No solo echaba de menos a Mary en la playa. También añoraba su compañía cuando me sentaba a la mesa para sacar el contenido de mi cesta y presumir de lo que había encontrado. Ahora solo tenía oportunidad de hacerlo en las contadas ocasiones en que me visitaban Henry de la Beche, William Buckland o el doctor Carpenter, o cuando alguien venía a ver mi colección y mostraba más que un simple interés por los fósiles porque estaban de moda. Sin los conocimientos y el aliento de Mary, tenía la sensación de que mi estudio de los fósiles se estaba resintiendo.

Al mismo tiempo, tenía que ver cómo Mary se hacía cada vez más popular entre los forasteros. Estos la buscaban, y empezó a llevar a los turistas de excursión por Black Ven. Con el dinero de la subasta del coronel Birch y la fama creciente de Mary, al menos los Anning se estaban librando de las deudas que les había dejado Richard Anning muchos años antes. Mary y Molly Anning se compraron vestidos y adquirieron muebles adecuados, así como carbón para calentarse. Molly Anning dejó de hacer la colada de otras familias y empezó a llevar como es debido la tienda de fósiles, que se convirtió en un establecimiento concurrido. Debería haberme alegrado por ellos, pero tenía envidia.

Durante un tiempo me planteé incluso marcharme de Lyme e ir a vivir con mi hermana Frances y su familia, que se habían mudado hacía poco a Brighton. Cuando mencioné la posibilidad a Louise y Margaret, ambas se mostraron horrorizadas.

– ¿Cómo puedes pensar en dejarnos? -exclamó Margaret, mientras Louise se quedaba callada y pálida.

Incluso encontré a Bessy lloriqueando mientras preparaba una masa para pasteles, y tuve que tranquilizarlas a todas diciéndoles que Morley Cottage siempre sería mi casa.

Me costó mucho tiempo, pero al final me acostumbré a no disfrutar de la compañía y la amistad de Mary. Era como si la muchacha viviera en Charmouth o en Seatown o en Eype. Resultaba sorprendente que consiguiéramos evitarnos en un pueblo tan pequeño. Claro que ella estaba tan ocupada con los nuevos coleccionistas que la habría visto menos aunque no hubiera querido. Si bien me adapté a su ausencia, en mi corazón persistió un dolor sordo, como una fractura que, pese a haberse curado, todavía causa molestias en los días de lluvia.

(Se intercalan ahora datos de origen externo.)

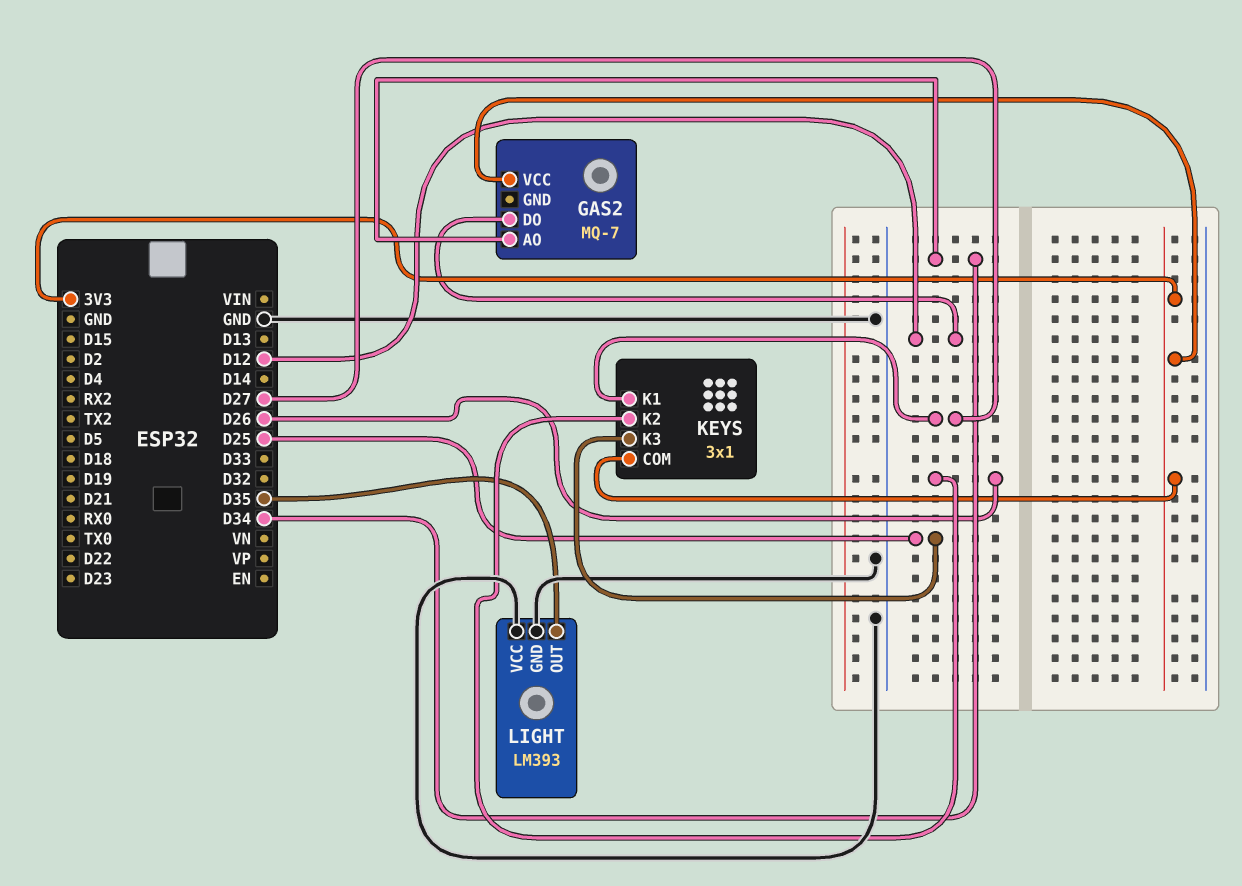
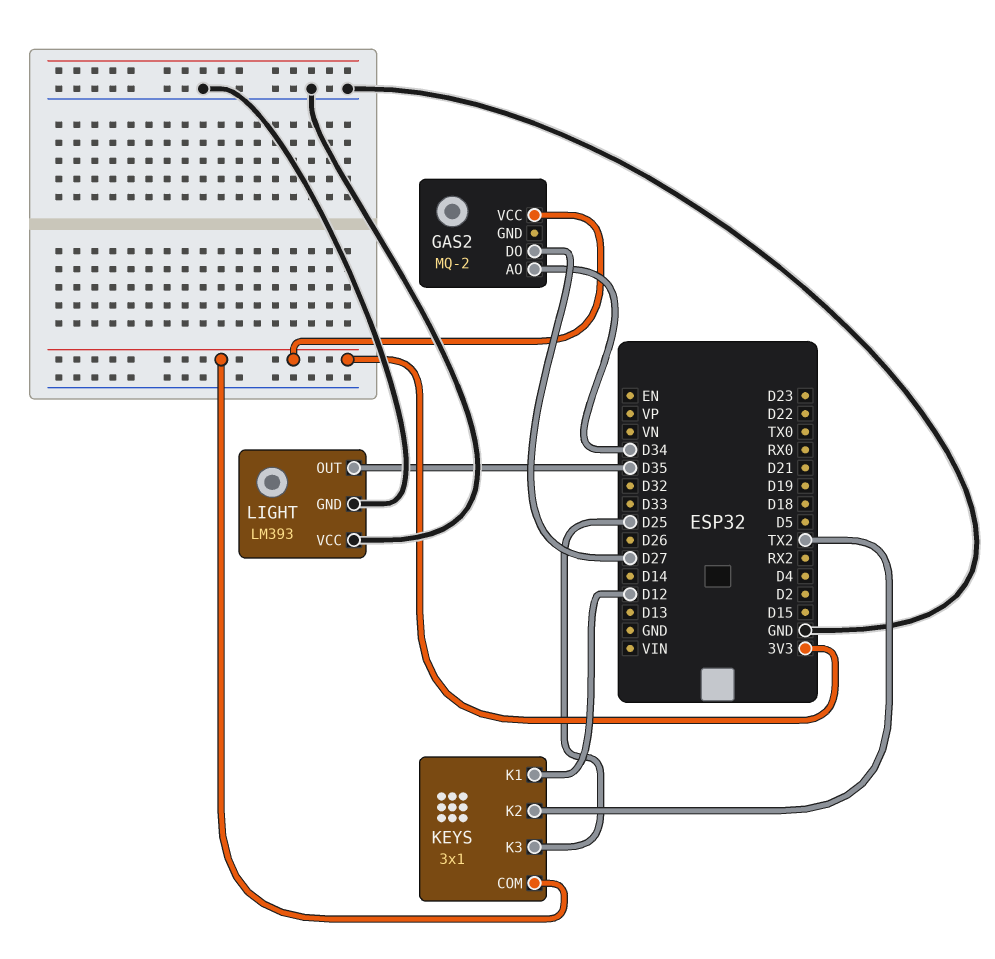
GAS2: MQ-7 -> MQ-2
GAS2 pin DO: D12 -> D27
KEYS pin K1: D27 -> D12
KEYS pin K2: D26 -> TX2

Sin embargo, me encontré con ella una vez en que me resultó imposible escapar. Caminaba por el paseo con mis hermanas cuando vi que Mary venía en sentido contrario, seguida de un perrito blanco y negro. Ocurrió tan rápido que no pude escabullirme. Mary se sobresaltó al vernos, pero siguió avanzando hacia nosotras, como si estuviera decidida a no dejarse intimidar. Margaret y Louise la saludaron, y ella las saludó a su vez. Las dos evitamos mirarnos a los ojos.

– ¡Qué perrito más bonito! -exclamó Margaret agachándose para acariciarlo-. ¿Cómo se llama?

– Tray.

– ¿De dónde lo has sacado?

– Me lo ha regalado un amigo para que me haga compañía en la playa. -Mary se puso colorada, lo que nos reveló de qué amigo se trataba-. Solo se deja acariciar por las personas que le caen bien. Si alguien no le cae bien, gruñe.